- Born: 7 February 1925 Bucharest, Romania
- Died: 15 May 2004 (aged 79) Paris, France
- Occupations: composer, arranger, conductor
- Era: 20th century

= Marius Constant =

Romanian-born French composer and conductor (1925 - 2004)

Marius Constant (7 February 1925 – 15 May 2004) was a Romanian-born French composer and conductor. Although known in the classical world primarily for his ballet scores, his most widely known music was the iconic guitar theme for The Twilight Zone American television series.

==Career==
Constant was born in Bucharest, Romania, and studied piano and composition at the Bucharest Conservatory, receiving the George Enescu Award in 1944. In 1946, he moved to Paris, studying at the Conservatoire de Paris with Olivier Messiaen, Tony Aubin, Arthur Honegger and Nadia Boulanger. His compositions earned several prizes, including the Prix Italia in 1952 for his composition Le joueur de flûte. From 1950 on, he was increasingly involved with electronic music and joined Pierre Schaeffer's Groupe de Recherche de Musique Concrète.

From 1956 to 1966, Constant conducted at the Ballets de Paris, then directed by Roland Petit. To this period belong the numerous ballet scores for Petit and Maurice Béjart, namely: Haut-voltage (1956), Contrepointe (1958), Cyrano de Bergerac (1959), Éloge de la folie (1966) and Paradis perdu (1967). For the 1957 Aix-en-Provence Festival, he wrote a piano concerto, but won wider recognition for the premiere, conducted by Leonard Bernstein, of 24 Préludes pour Orchestre (1958). Turner (1961) was a tone poem inspired by the English painter William Turner.

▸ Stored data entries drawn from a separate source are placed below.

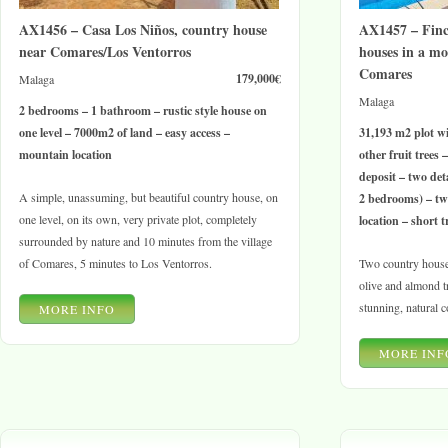
AX1456 – Casa Los Niños, country house
AX1457 – Finc
near Comares/Los Ventorros
houses in a mo
Comares
179,000€
Malaga
Malaga
2 bedrooms – 1 bathroom – rustic style house on
one level – 7000m2 of land – easy access –
31,193 m2 plot wi
mountain location
other fruit trees
deposit – two de
A simple, unassuming, but beautiful country house, on
2 bedrooms) – tw
one level, on its own, very private plot, completely
location – short t
surrounded by nature and 10 minutes from the village
of Comares, 5 minutes to Los Ventorros.
Two country house
olive and almond tr
stunning, natural c
MORE INFO
MORE INF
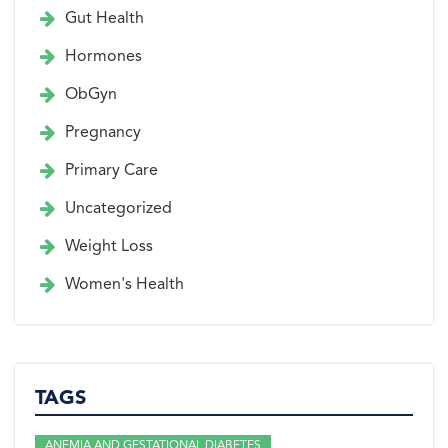
Gut Health
Hormones
ObGyn
Pregnancy
Primary Care
Uncategorized
Weight Loss
Women's Health
TAGS
ANEMIA AND GESTATIONAL DIABETES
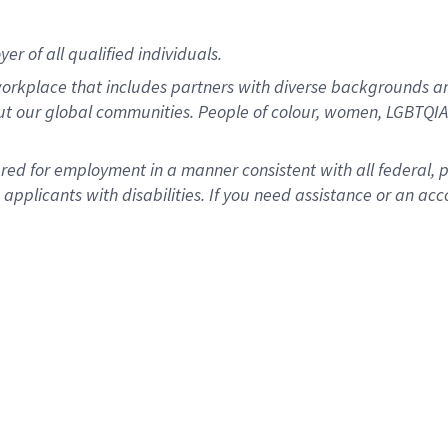
r of all qualified individuals.
rkplace that includes partners with diverse backgrounds an
ut our global communities. People of colour, women, LGBTQIA+
dered for employment in a manner consistent with all federal, 
plicants with disabilities. If you need assistance or an acc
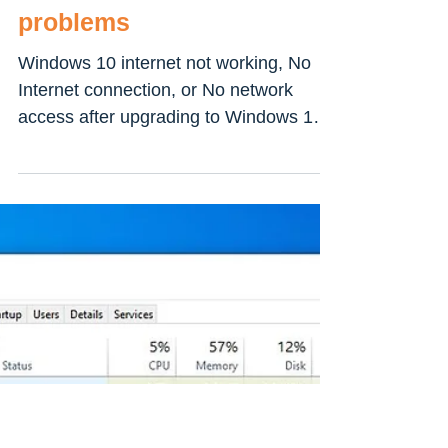
How To Fix windows 10
internet connection
problems
Windows 10 internet not working, No
Internet connection, or No network
access after upgrading to Windows 10?
If you’re having problems...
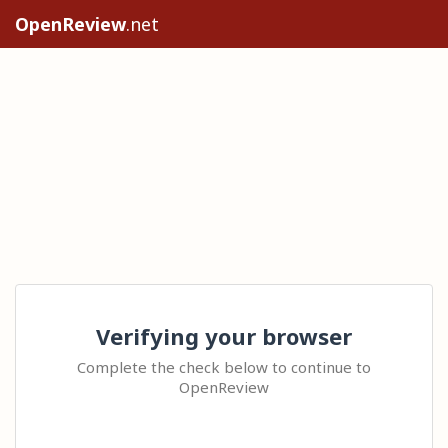
OpenReview
.net
Verifying your browser
Complete the check below to continue to
OpenReview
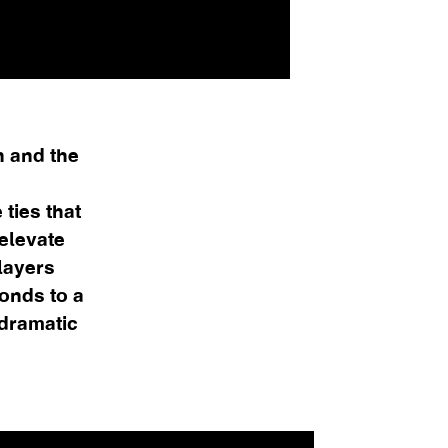
n and the
 ties that
 elevate
layers
ponds to a
 dramatic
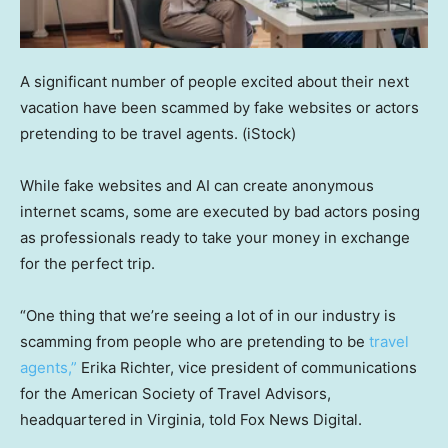
A significant number of people excited about their next
vacation have been scammed by fake websites or actors
pretending to be travel agents.
(iStock)
While fake websites and AI can create anonymous
internet scams, some are executed by bad actors posing
as professionals ready to take your money in exchange
for the perfect trip.
“One thing that we’re seeing a lot of in our industry is
scamming from people who are pretending to be
travel
agents,”
Erika Richter, vice president of communications
for the American Society of Travel Advisors,
headquartered in Virginia, told Fox News Digital.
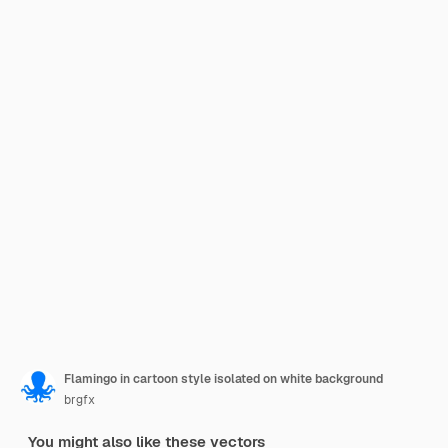
Flamingo in cartoon style isolated on white background
brgfx
You might also like these vectors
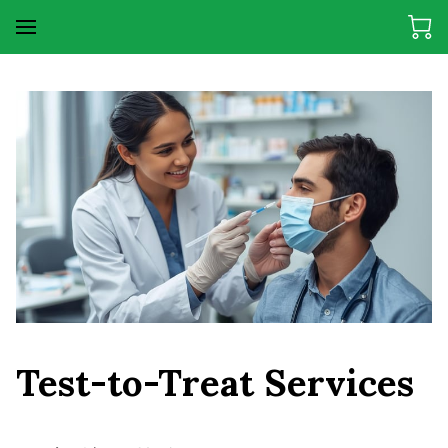
Test-to-Treat Services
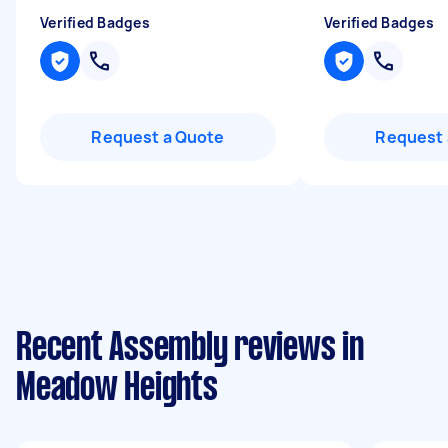
Verified Badges
Verified Badges
Request a Quote
Request 
Recent Assembly reviews in
Meadow Heights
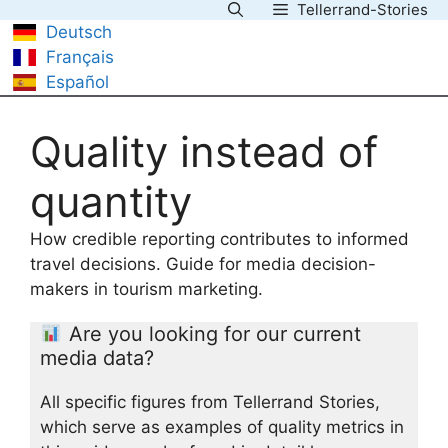
Tellerrand-Stories
Skip
Deutsch
to
Français
content
Español
Quality instead of
quantity
How credible reporting contributes to informed
travel decisions. Guide for media decision-
makers in tourism marketing.
Are you looking for our current
media data?
All specific figures from Tellerrand Stories,
which serve as examples of quality metrics in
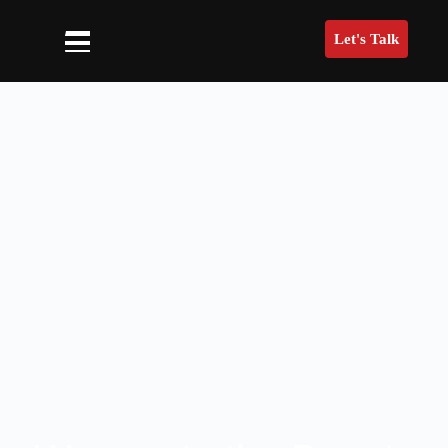
Let's Talk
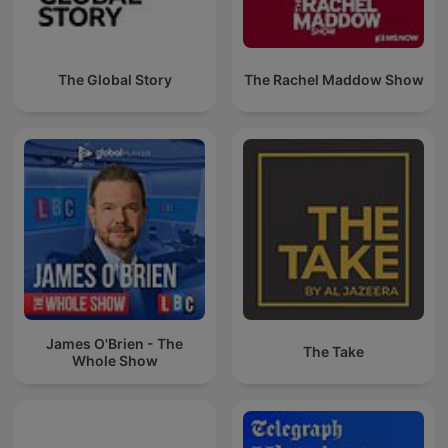
The Global Story
The Rachel Maddow Show
James O'Brien - The
The Take
Whole Show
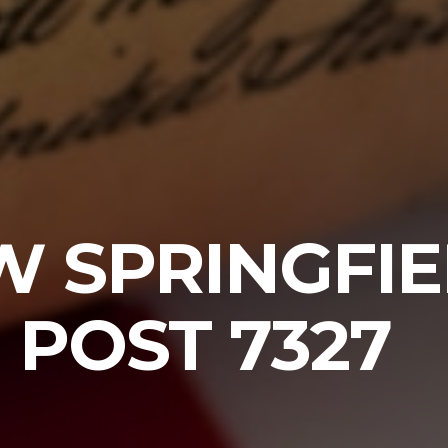
W SPRINGFI
POST 7327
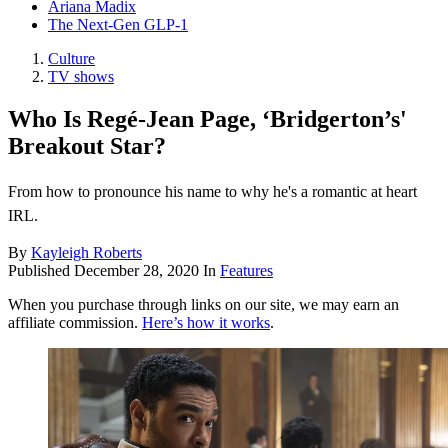
Ariana Madix
The Next-Gen GLP-1
Culture
TV shows
Who Is Regé-Jean Page, ‘Bridgerton’s'
Breakout Star?
From how to pronounce his name to why he's a romantic at heart
IRL.
By
Kayleigh Roberts
Published
December 28, 2020
In
Features
When you purchase through links on our site, we may earn an
affiliate commission.
Here’s how it works
.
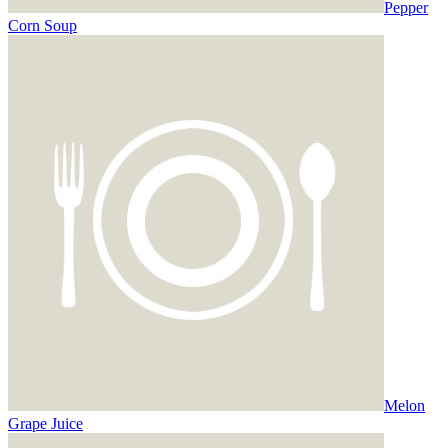
Pepper
Corn Soup
Melon
Grape Juice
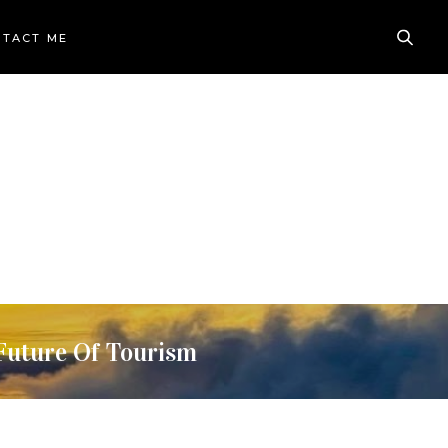
TACT ME
Future Of Tourism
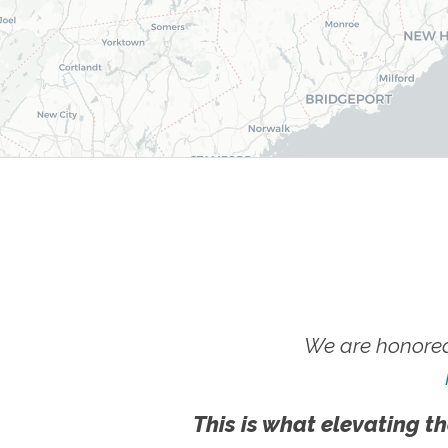
We are honored
This is what elevating th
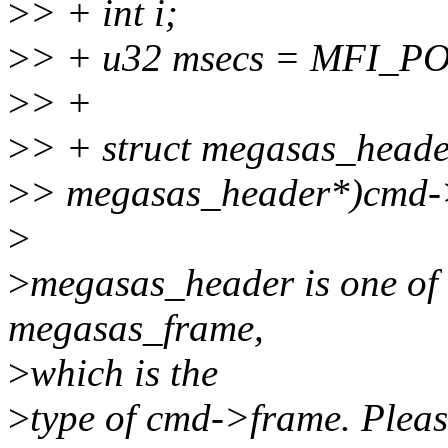
>
> + int i;
>
> + u32 msecs = MFI_
>
> +
>
> + struct megasas_heade
>
> megasas_header*)cmd-
>
>
megasas_header is one of
megasas_frame,
>
which is the
>
type of cmd->frame. Please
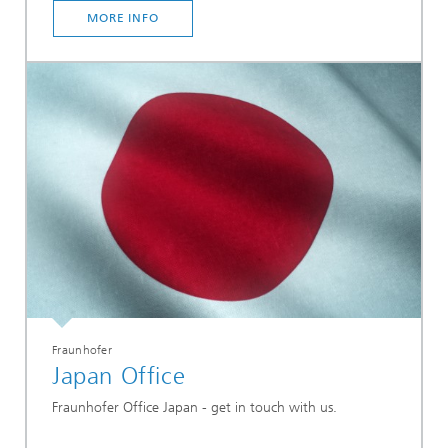
MORE INFO
Fraunhofer
Japan Office
Fraunhofer Office Japan - get in touch with us.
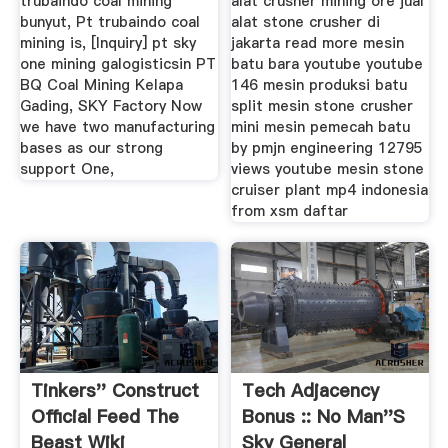
trubaindo coal mining
alat crusher mining ore jual
bunyut, Pt trubaindo coal
alat stone crusher di
mining is, [Inquiry] pt sky
jakarta read more mesin
one mining galogisticsin PT
batu bara youtube youtube
BQ Coal Mining Kelapa
146 mesin produksi batu
Gading, SKY Factory Now
split mesin stone crusher
we have two manufacturing
mini mesin pemecah batu
bases as our strong
by pmjn engineering 12795
support One,
views youtube mesin stone
cruiser plant mp4 indonesia
from xsm daftar
Tinkers'' Construct
Tech Adjacency
Official Feed The
Bonus :: No Man''s
Beast Wiki
Sky General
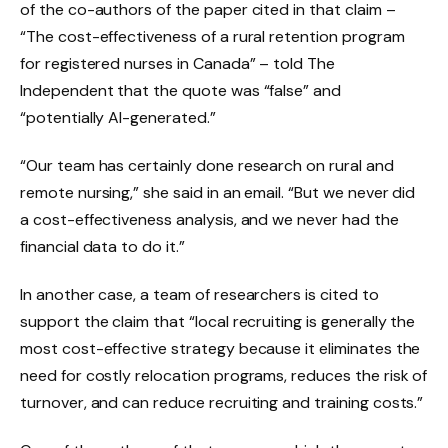
of the co-authors of the paper cited in that claim –
“The cost-effectiveness of a rural retention program
for registered nurses in Canada” – told The
Independent that the quote was “false” and
“potentially AI-generated.”
“Our team has certainly done research on rural and
remote nursing,” she said in an email. “But we never did
a cost-effectiveness analysis, and we never had the
financial data to do it.”
In another case, a team of researchers is cited to
support the claim that “local recruiting is generally the
most cost-effective strategy because it eliminates the
need for costly relocation programs, reduces the risk of
turnover, and can reduce recruiting and training costs.”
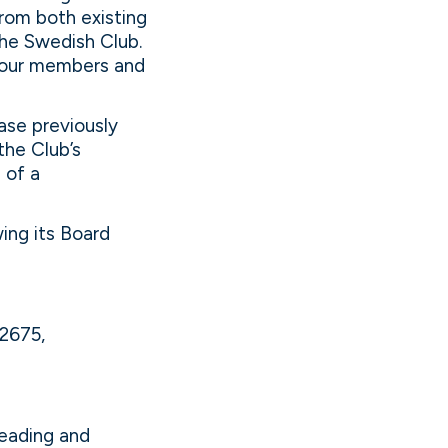
rom both existing
he Swedish Club.
k our members and
ase previously
the Club’s
 of a
wing its Board
82675,
leading and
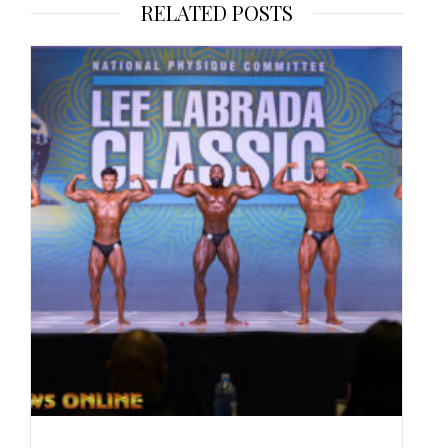
RELATED POSTS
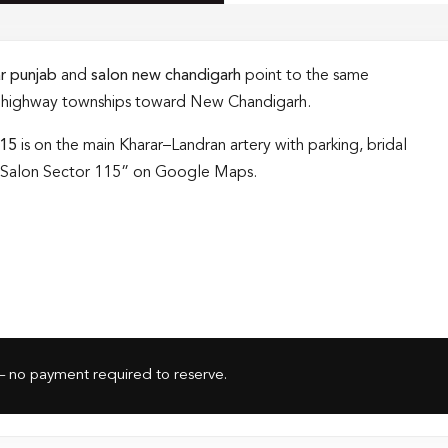
ar punjab
and
salon new chandigarh
point to the same
e highway townships toward New Chandigarh.
115
is on the main Kharar–Landran artery with parking, bridal
ti Salon Sector 115” on Google Maps.
 no payment required to reserve.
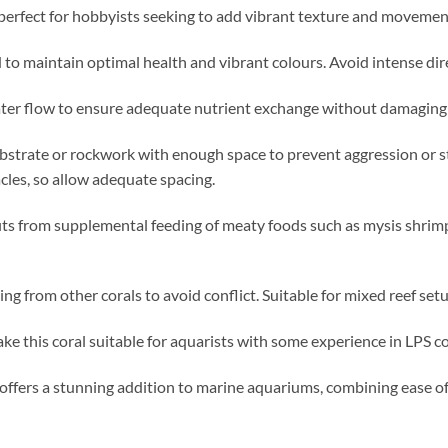
s perfect for hobbyists seeking to add vibrant texture and movement
 maintain optimal health and vibrant colours. Avoid intense direc
er flow to ensure adequate nutrient exchange without damaging t
ubstrate or rockwork with enough space to prevent aggression or s
cles, so allow adequate spacing.
its from supplemental feeding of meaty foods such as mysis shrimp
g from other corals to avoid conflict. Suitable for mixed reef setu
 this coral suitable for aquarists with some experience in LPS c
 offers a stunning addition to marine aquariums, combining ease of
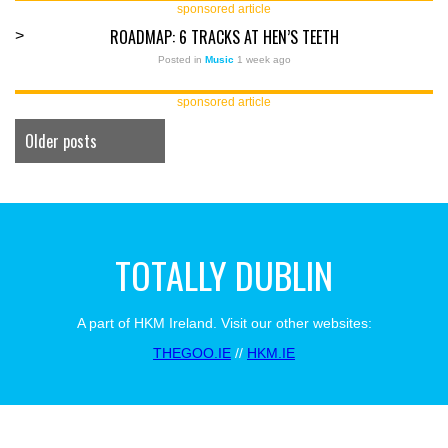
sponsored article
ROADMAP: 6 TRACKS AT HEN’S TEETH
>
Posted in
Music
1 week ago
sponsored article
Older posts
TOTALLY DUBLIN
A part of HKM Ireland. Visit our other websites:
THEGOO.IE
//
HKM.IE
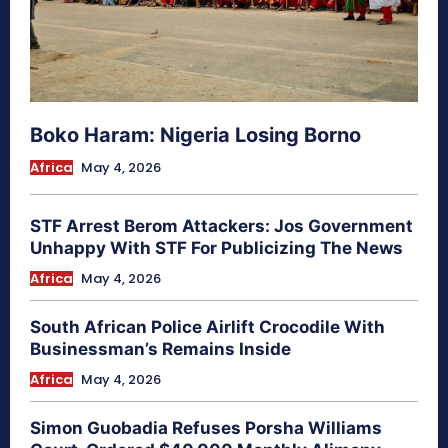
Boko Haram: Nigeria Losing Borno
Africa
May 4, 2026
STF Arrest Berom Attackers: Jos Government
Unhappy With STF For Publicizing The News
Africa
May 4, 2026
South African Police Airlift Crocodile With
Businessman’s Remains Inside
Africa
May 4, 2026
Simon Guobadia Refuses Porsha Williams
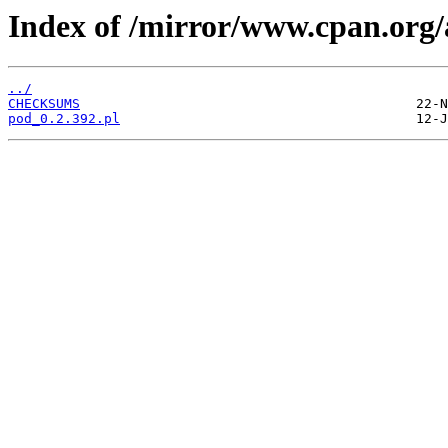
Index of /mirror/www.cpan.or
../
CHECKSUMS
pod_0.2.392.pl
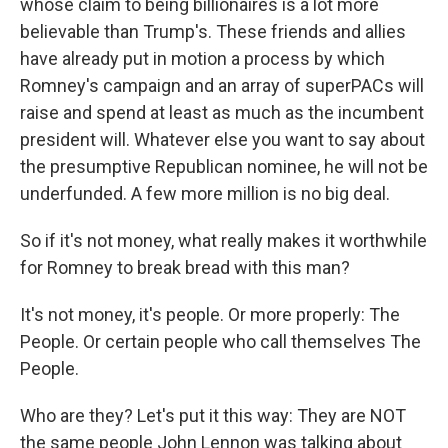
whose claim to being billionaires is a lot more
believable than Trump's. These friends and allies
have already put in motion a process by which
Romney's campaign and an array of superPACs will
raise and spend at least as much as the incumbent
president will. Whatever else you want to say about
the presumptive Republican nominee, he will not be
underfunded. A few more million is no big deal.
So if it's not money, what really makes it worthwhile
for Romney to break bread with this man?
It's not money, it's people. Or more properly: The
People. Or certain people who call themselves The
People.
Who are they? Let's put it this way: They are NOT
the same people John Lennon was talking about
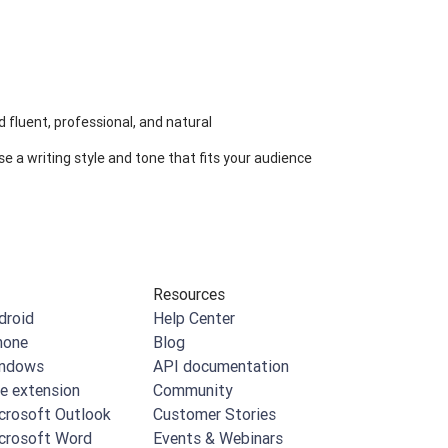
 fluent, professional, and natural
e a writing style and tone that fits your audience
Resources
droid
Help Center
hone
Blog
indows
API documentation
e extension
Community
crosoft Outlook
Customer Stories
crosoft Word
Events & Webinars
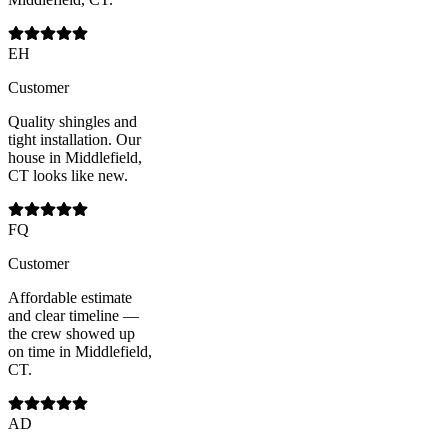
EH
Customer
Quality shingles and
tight installation. Our
house in Middlefield,
CT looks like new.
FQ
Customer
Affordable estimate
and clear timeline —
the crew showed up
on time in Middlefield,
CT.
AD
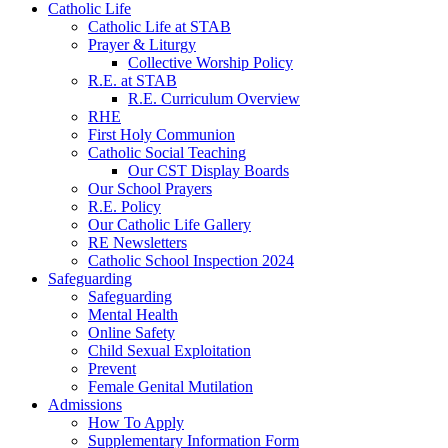
Catholic Life
Catholic Life at STAB
Prayer & Liturgy
Collective Worship Policy
R.E. at STAB
R.E. Curriculum Overview
RHE
First Holy Communion
Catholic Social Teaching
Our CST Display Boards
Our School Prayers
R.E. Policy
Our Catholic Life Gallery
RE Newsletters
Catholic School Inspection 2024
Safeguarding
Safeguarding
Mental Health
Online Safety
Child Sexual Exploitation
Prevent
Female Genital Mutilation
Admissions
How To Apply
Supplementary Information Form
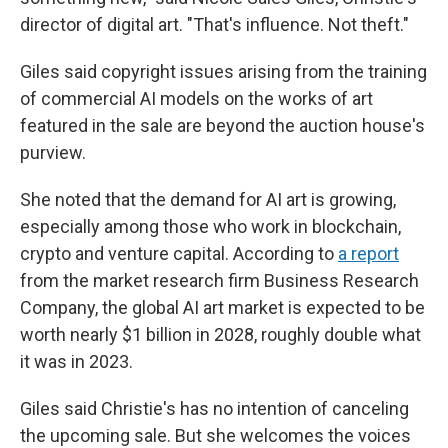
director of digital art. "That's influence. Not theft."
Giles said copyright issues arising from the training
of commercial AI models on the works of art
featured in the sale are beyond the auction house's
purview.
She noted that the demand for AI art is growing,
especially among those who work in blockchain,
crypto and venture capital. According to
a report
from the market research firm Business Research
Company, the global AI art market is expected to be
worth nearly $1 billion in 2028, roughly double what
it was in 2023.
Giles said Christie's has no intention of canceling
the upcoming sale. But she welcomes the voices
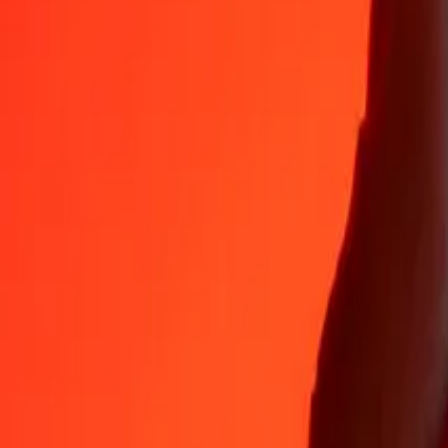
Why choose Ria Money Transfer to send money internationally
35+ years of trusted experience
Fast, convenient delivery
Send money in a few taps to 190+ countries with Ria.
Safe transfers worldwide
Rest easy knowing we’ve sent over a billion secure transfers.
Help from real people
Reach our support team 24/7 for help when you need it.
4,8 ★ on App Store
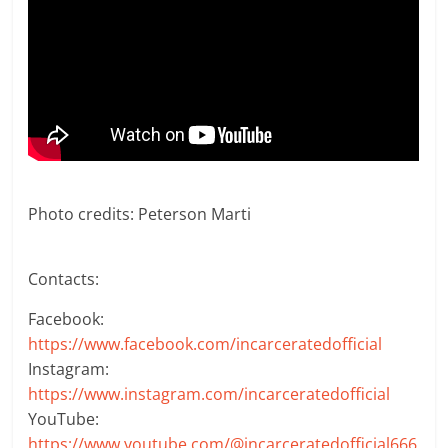
Photo credits: Peterson Marti
Contacts:
Facebook:
https://www.facebook.com/incarceratedofficial
Instagram:
https://www.instagram.com/incarceratedofficial
YouTube:
https://www.youtube.com/@incarceratedofficial666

In the late 1950s, Constant was commissioned by Lud Gluskin of CBS to create a number of short pieces for the CBS stock music library that could be used in CBS radio and TV shows. The unusual, sometimes discordant nature of Constant's work meant that the pieces were seldom heard or used. In 1960, Gluskin was asked to find a new theme for the main title and end credits of the CBS television series The Twilight Zone, then entering its second season, to replace the original one by Bernard Herrmann. New pieces submitted by Herrmann, Jerry Goldsmith, Leith Stevens, and others, were considered unsuitable. In desperation, Gluskin edited together two pieces by Constant ("Étrange No. 3", a series of repeated four-note phrases on electric guitar, and "Milieu No. 2", an odd pattern of guitar notes, bongo drums, brass and flutes). The resulting theme quickly became iconic, and is easily Constant's most well-known work. Constant himself was apparently unaware for some years that his music was being used as The Twilight Zone theme. Because the music was part of a "work made for hire" agreement with CBS, Constant derived no ongoing income from it.

In 1963, Constant founded the pioneering Ensemble Ars Nova. In 1970, he took over the musical direction of the ORTF; from 1973 to 1978 he directed at the Paris Opera, and in 1988 and 1989 was Professor of Orchestration at the Paris Conservatory. Besides these appointments, he taught at Stanford University and in Hilversum. Later ballets include Septentrion (1975), Nana (1976) and L'ange bleu (1985). La tragédie de Carmen (1981), his adaptation of Bizet's opera for director Peter Brook, was an international success.

Composed in 1981, 103 Regards dans l’eau is a violin concerto with 103 titled 'movements' in four main sections, inspired by “poetic celebrations of water” taken from a variety of literary and scientific sources. In 1983, he wrote a Symphonie based on Claude Debussy's opera Pelléas et Mélisande. In 1987, he arranged the orchestral music for the ballet Les mariés de la tour Eiffel, a pastiche by various French composers, for an ensemble of 15 instruments. In 1990, he also made an orchestral arrangement of the piano composition Gaspard de la nuit by Maurice Ravel. He returned to Debussy's Pelleas in 1992 when he abridged and arranged Debussy's score for two pianos in a Peter Brook production entitled Impressions of Pelleas.

He died in Paris in 2004, aged 79, and is buried at Ivry Cemetery, Ivry-sur-Seine.